Every night when I would come home (commuting from Manhattan to Coney Island), I would look forward to two or three letters from Woody, especially when he was in the Army. I was a woman alone and it was wonderful to have these. But you know, I am a prude and I used to die from embarrassment all by myself. Nobody would be in the room but I would be reading those sexy letters and I would be dying.
And then he would say to me, “Why don’t you write back in turn?” And I would say, “I can’t write those kind of letters!”
I know Woody was a great fan of Chaplin. He always seemed Chaplinesque himself—
You’re right, he was very Chaplinesque. You know, he used to play the harmonica and dance at school when he was a kid. And don’t you think Arlo did the same thing when he was a kid? Certain people have that elfin quality. Arlo had it as a child; Woody had it all his life. Kind of half-singing, half-dancing, I’m the little guy on the block, but I’m no dumb-bell.
In 1969, Arthur Penn made a movie out of Arlo’s great song, “Alice’s Restaurant,” starring Arlo.
Yes. I loved that film, because there was a lot of truth in it.
There’s a scene in the film where Pete Seeger and Arlo come to Woody’s hospital room and sing, “Car Car.” I’ve read that Woody loved hearing the song “Hobo’s Lullaby” the most.
They sang all those songs and more. They sang a lot of songs. The only thing that wasn’t accurate was showing Woody in a private room. How I wish he had a private room and his own nurse!
I know that in addition to Pete and Arlo, a lot of other musicians came to Woody’s bedside during that last decade when he was at Greystone in New Jersey. Most famously, Bob Dylan made the trek to meet his hero. What were your impressions of Dylan from then?
He impressed me with his quality and intensity. I knew that he was determined. I didn’t like his diction when he sang, and I couldn’t understand the words. But I loved many of his songs and I felt that he was a creative artist who was going through, even now, the ups and downs that an artist must go through. Everything that you do isn’t always top-notch.
At first did Bob seem like just another Woody imitator?
Well, I had already spent a couple of good years with [Rambling] Jack Elliot, who Woody said was more like Woody than he was! But I had no resentment whatsoever of people imitating Woody, because if you are around a great artist, their influence is bound to get to you.
It’s like osmosis. Later in your life maybe you can find your own style. After all, I learned to love dance from someone who learned to love dance from someone who learned to love dance and so on. You must carry on the tradition of whatever you are doing and do so with integrity. I think Bob did that.
Woody’s life ended too early, and during his last years he wasn’t able to work. Had he more years, what do you think he would have done with them?
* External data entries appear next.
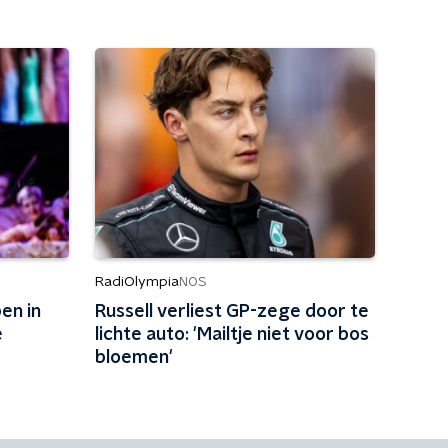
RadiOlympia
NOS
en in
Russell verliest GP-zege door te
e
lichte auto: 'Mailtje niet voor bos
bloemen'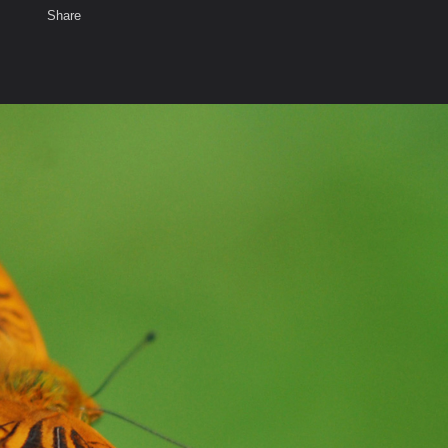
Share
เสียงธรรม
สมาชิก
ห้องสนทนา
พ
ท็ก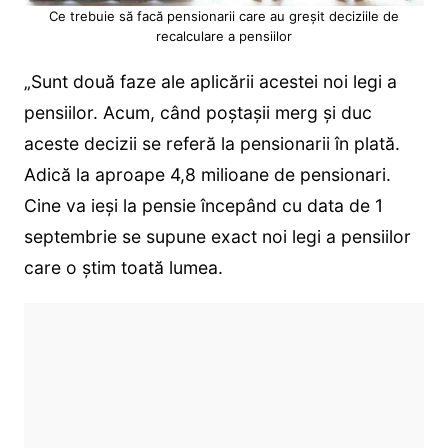
Ce trebuie să facă pensionarii care au greșit deciziile de
recalculare a pensiilor
„Sunt două faze ale aplicării acestei noi legi a
pensiilor. Acum, când poștașii merg și duc
aceste decizii se referă la pensionarii în plată.
Adică la aproape 4,8 milioane de pensionari.
Cine va ieși la pensie începând cu data de 1
septembrie se supune exact noi legi a pensiilor
care o știm toată lumea.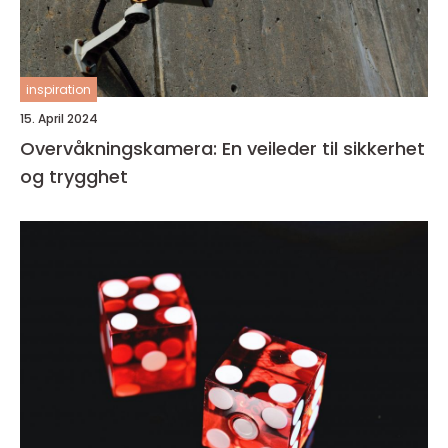
inspiration
15. April 2024
Overvåkningskamera: En veileder til sikkerhet
og trygghet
I can’t answer that easily. Woody would have changed with the times like everybody else to a certain extent. And Woody loved all kinds of music, something that not everybody knows. Moses Asch, who was a kind of mentor to Woody, gave him many free classical albums, and often I would come home and find him listening to Prokofiev. He knew Romeo and Juliet backwards and forwards.
He liked all different kinds of music, depending on what time of day it was or what he was doing right then. Nothing can better express the essence of the moment. Music is the soul of man. Woody used to borrow music from everywhere and change it around a little for his own songs. But it was the honesty and the quality of the songs that mattered.